Text block:
━━━━━━━━━━━━━━━━
5 – Treatment and Fee Planning

Chapter 5

TREATMENT AND FEE PLANNING

Treatment planning is one of the most important and possibly most neglected areas in the management of patients with failed, extensive restorations.

The advantages of setting time aside for planning for treatment and calculating fees are as follows:

  • The dentist becomes realistic as to how much time is required to plan such complex treatment.
  • The dentist is made to realise that somebody has to pay for this time;
  • The dentist may decide to bear this cost himself, but it is costing somebody.
  • Proper thought can be given to the sequence of treatment.
  • Sufficient time can be allocated for each appointment.
  • Intervals between appointments can be calculated.
  • Since treatment follows a planned sequence, the appointment book can be carefully programmed and the practice run in a controlled and predictable manner.
  • Everybody understand the time commitment necessary for treatment.
  • It is possible to accurately estimate fees (the system of multiplying the expected laboratory fee by three is irrational and erratic in effect).

Careful treatment planning is absolutely essential in the management of these patients. If the reader is unwilling to accept this discipline or is unrealistic about the time required for treatment planning, the primary value of this text is lost.

System

Two cards are used, 25.5 cm x 20.5 cm (Greenbrook Dental Supplies Ltd). The treatment planning card is blue, the fee calculation card pink (Figs 5-1a+b).

fig5-1a.jpg

Fig. 5-1a Treatment planning card. A new card is filled in for every stage of treatment. See pages 121–126 for more details.

fig5-1b.jpg

Fig. 5-1b Estimate/Fee calculation card. Each stage of treatment which may consist of several treatment planning cards, is entered. The fee per time unit is entered and the number of hours entered beneath it. The total fee is calculated for each column and the total calculated. The estimate to the patient is then entered. For further details see pages 126–128.

Treatment Planning Card

Each of the headings on the treatment planning card will be considered individually:

Objective (top left hand corner)

When planning treatment, the first aim is to determine the objectives for each stage. The details can be filled in later, but it is important to map out the overall direction of treatment. A new card is used for each set of primary objectives. For example, the objective at the initial appointment may be: examination, consultation, treatment planning, correspondence. The objective of the next stage may be: remove bridge 13–23, place provisional bridge plus six hygienist appointments. The next stage may be: re-evaluate, adjust occlusion. The next stage: definitive bridgework, 13–23.

Name (patient’s name)

Date (date of treatment planning)
━━━━━━━━━━━━━━━━
Data provided:

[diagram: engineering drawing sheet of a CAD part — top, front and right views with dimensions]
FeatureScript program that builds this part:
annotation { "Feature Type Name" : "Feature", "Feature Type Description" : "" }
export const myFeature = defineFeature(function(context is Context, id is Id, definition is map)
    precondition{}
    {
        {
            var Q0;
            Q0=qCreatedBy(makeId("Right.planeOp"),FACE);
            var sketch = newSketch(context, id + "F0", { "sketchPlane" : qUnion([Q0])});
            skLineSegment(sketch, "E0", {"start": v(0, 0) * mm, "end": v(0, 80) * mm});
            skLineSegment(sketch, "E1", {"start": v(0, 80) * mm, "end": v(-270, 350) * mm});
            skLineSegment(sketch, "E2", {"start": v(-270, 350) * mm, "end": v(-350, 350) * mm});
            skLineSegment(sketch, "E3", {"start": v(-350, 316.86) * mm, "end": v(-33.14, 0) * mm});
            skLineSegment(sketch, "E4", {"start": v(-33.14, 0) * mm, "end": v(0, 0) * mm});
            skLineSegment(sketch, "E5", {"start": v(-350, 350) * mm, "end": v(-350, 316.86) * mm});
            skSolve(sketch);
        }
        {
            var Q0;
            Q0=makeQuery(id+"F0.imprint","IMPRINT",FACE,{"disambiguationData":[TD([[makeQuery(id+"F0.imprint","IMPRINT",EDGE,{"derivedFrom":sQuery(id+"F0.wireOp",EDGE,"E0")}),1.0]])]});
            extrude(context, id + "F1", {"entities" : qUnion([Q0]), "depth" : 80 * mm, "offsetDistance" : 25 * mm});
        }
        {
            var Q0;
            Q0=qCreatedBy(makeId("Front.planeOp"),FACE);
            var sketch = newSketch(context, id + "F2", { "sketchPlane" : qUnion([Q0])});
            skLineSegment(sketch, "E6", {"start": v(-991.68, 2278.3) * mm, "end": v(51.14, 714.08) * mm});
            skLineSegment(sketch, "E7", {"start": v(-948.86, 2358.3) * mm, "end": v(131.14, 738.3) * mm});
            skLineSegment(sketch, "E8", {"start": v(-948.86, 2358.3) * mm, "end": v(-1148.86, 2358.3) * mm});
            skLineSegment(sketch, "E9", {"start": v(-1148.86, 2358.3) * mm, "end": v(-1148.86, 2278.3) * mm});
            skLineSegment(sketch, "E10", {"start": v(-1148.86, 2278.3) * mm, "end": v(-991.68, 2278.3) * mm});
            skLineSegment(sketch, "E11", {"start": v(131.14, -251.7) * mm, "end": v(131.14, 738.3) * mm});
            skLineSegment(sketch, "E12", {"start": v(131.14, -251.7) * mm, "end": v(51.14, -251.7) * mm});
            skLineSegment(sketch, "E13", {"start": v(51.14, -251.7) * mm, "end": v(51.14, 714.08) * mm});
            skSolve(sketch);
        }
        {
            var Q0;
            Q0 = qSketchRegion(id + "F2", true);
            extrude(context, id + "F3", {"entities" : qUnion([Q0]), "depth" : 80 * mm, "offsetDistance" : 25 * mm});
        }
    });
━━━━━━━━━━━━━━━━
About this exercise:
Extend the chapter on dental treatment and fee planning, picking up right after its last line, "Date (date of treatment planning)".

Solved exercise:
TP Number (each card for the patient is numbered)

One, and only one stage of treatment is entered on a card. Additional cards for the same stage are used as required.

Preferred Times (times/days preferred by patient for appointments)

Treatment

Once the objectives have been decided upon, each stage is planned appointment by appointment. The appointments are listed and for each appointment, all appropriate procedures are listed. A question often asked is “How do you know what you will find?”, or “How long should the next appointment be?”. The answer is, if you don’t know what you will find, sufficient time must be allowed for the worst possible finding, so that the patient leaves the surgery in a stable state. If less time is actually taken, then so be it. However, when insufficient time is allowed, problems may arise not only for the patient under treatment, but also for the dentist who is likely to be stressed, and, in consequence, for subsequent patients.

If different treatment possibilities are required for each particular stage, they can each be entered with their appropriate times. It is better to make appointments based on the longest possible times needed and then to shorten them as this becomes possible. In a busy practice it is harder to find time, than to reduce it. In a quiet practice the time is easily available, so why allocate too little?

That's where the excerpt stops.